### Work order:
In the material below, find every line containing the string "into" and return it.

### Material for the task:

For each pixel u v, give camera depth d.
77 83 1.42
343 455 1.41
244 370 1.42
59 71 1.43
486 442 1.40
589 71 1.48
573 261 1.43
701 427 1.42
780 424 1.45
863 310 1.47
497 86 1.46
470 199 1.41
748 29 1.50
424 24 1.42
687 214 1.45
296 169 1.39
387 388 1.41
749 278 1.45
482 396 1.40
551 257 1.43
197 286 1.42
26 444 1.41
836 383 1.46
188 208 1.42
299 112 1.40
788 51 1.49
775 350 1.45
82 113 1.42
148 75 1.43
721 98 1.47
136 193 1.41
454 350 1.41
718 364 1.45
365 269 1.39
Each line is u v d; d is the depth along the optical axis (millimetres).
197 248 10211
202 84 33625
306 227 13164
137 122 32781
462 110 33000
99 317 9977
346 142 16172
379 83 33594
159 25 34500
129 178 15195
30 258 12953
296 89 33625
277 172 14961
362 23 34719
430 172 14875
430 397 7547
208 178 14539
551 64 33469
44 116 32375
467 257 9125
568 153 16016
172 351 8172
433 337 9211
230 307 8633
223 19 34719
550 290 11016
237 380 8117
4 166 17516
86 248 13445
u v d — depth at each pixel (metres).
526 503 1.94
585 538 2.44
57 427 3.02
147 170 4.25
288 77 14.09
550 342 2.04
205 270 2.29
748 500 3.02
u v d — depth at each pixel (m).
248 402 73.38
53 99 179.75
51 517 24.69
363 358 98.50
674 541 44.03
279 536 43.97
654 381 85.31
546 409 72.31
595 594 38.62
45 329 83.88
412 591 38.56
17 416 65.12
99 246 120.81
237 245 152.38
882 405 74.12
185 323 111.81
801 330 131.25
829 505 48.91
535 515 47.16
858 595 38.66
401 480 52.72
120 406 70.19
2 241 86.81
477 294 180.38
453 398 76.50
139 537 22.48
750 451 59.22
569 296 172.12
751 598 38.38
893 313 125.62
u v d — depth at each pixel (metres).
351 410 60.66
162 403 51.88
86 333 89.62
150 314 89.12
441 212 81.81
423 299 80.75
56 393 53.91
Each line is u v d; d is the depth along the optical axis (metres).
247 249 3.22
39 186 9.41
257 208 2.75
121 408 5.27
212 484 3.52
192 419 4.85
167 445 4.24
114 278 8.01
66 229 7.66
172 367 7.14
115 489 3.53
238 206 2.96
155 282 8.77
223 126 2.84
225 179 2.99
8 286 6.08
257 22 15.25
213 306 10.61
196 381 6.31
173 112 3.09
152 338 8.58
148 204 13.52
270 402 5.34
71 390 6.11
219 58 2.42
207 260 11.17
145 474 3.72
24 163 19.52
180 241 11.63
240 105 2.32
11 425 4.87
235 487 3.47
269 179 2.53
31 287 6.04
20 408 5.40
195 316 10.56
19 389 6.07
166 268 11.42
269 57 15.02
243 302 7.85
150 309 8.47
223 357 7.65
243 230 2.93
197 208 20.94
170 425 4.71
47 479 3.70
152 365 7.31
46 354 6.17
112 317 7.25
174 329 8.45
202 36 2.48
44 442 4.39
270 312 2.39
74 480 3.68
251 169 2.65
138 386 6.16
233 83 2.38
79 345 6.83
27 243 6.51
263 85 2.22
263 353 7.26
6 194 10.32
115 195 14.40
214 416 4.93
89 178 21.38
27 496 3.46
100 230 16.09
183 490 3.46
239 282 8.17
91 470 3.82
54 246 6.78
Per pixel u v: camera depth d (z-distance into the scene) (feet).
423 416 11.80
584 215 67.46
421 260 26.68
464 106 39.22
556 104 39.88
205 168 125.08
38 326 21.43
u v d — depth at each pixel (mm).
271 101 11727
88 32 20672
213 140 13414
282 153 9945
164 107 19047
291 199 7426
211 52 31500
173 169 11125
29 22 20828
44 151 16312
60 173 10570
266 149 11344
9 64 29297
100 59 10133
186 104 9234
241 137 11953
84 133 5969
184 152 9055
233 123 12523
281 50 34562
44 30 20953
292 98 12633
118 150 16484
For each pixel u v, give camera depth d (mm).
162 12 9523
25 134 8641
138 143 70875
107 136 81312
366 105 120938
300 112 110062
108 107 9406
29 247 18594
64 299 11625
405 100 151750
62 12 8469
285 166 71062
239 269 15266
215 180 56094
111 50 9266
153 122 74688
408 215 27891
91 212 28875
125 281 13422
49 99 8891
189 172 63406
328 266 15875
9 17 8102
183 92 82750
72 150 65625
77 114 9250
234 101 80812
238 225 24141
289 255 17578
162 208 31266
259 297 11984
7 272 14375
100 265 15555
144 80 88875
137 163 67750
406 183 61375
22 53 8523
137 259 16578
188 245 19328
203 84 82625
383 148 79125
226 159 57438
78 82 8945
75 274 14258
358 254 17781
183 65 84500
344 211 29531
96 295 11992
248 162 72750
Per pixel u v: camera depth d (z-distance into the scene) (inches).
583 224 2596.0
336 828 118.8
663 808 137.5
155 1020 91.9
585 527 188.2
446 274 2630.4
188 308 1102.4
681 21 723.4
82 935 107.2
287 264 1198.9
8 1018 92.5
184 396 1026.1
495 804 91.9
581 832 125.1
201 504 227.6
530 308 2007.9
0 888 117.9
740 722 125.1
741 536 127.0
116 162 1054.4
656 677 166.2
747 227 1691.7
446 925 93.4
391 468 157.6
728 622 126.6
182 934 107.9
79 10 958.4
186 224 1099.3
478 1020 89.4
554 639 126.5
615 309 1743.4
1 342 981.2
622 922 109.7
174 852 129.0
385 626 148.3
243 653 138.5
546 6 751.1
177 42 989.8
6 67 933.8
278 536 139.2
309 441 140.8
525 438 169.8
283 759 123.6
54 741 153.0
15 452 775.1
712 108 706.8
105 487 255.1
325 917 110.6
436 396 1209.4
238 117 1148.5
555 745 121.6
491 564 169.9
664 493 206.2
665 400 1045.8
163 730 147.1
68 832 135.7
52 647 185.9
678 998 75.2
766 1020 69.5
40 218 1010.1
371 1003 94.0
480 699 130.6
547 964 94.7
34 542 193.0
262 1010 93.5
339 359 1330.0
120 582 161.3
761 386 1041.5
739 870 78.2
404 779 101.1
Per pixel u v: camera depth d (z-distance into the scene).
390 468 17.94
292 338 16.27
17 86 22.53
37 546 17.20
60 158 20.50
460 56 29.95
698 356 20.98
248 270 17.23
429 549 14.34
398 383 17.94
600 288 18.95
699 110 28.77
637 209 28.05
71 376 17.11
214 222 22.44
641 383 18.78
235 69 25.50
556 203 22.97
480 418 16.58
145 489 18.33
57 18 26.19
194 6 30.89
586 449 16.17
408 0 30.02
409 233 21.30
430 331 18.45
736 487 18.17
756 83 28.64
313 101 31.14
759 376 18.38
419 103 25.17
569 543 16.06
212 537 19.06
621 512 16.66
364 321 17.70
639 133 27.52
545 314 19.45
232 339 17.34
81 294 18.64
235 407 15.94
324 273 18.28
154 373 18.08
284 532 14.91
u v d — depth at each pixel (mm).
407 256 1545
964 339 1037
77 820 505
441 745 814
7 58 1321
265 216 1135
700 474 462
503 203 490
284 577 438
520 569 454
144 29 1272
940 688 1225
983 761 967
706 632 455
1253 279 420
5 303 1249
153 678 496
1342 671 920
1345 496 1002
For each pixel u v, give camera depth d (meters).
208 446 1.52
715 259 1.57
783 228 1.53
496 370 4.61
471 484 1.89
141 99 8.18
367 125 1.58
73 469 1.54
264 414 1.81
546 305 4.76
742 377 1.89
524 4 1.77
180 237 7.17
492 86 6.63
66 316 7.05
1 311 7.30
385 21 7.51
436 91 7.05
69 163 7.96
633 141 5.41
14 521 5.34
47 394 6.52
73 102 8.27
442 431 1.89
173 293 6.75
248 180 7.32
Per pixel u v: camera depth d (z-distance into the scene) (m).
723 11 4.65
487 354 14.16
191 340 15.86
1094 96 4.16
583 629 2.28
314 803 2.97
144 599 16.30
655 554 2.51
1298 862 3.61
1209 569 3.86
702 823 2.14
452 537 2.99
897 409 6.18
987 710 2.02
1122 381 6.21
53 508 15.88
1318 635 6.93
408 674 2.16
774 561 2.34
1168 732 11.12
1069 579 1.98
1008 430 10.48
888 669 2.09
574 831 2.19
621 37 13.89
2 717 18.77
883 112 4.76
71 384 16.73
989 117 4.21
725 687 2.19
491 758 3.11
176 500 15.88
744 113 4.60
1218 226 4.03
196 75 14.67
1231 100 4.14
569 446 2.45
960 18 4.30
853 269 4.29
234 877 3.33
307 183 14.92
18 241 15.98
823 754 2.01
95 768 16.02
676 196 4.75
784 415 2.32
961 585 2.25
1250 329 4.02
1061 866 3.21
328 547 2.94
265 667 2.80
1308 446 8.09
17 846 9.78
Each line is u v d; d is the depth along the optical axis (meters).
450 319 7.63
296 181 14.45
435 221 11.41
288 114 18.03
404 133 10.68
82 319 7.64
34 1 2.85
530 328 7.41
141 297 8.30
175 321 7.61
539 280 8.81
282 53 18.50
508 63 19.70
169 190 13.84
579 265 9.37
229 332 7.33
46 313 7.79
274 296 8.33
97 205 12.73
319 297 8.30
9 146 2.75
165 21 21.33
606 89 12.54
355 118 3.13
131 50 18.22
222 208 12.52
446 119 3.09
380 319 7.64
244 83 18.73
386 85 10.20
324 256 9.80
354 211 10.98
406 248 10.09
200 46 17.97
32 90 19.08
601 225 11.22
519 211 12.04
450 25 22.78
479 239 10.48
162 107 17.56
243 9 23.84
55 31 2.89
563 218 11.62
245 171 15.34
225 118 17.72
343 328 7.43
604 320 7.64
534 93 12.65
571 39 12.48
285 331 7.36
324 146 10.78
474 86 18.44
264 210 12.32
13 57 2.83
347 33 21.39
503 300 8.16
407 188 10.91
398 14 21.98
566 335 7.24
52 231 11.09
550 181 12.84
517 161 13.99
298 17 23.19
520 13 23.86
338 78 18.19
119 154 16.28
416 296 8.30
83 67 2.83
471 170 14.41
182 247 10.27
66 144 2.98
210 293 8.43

### Your response:
Per pixel u v: camera depth d (z-distance into the scene) (feet).
Per pixel u v: camera depth d (z-distance into the scene) (inches).
Per pixel u v: camera depth d (z-distance into the scene).
Per pixel u v: camera depth d (z-distance into the scene) (m).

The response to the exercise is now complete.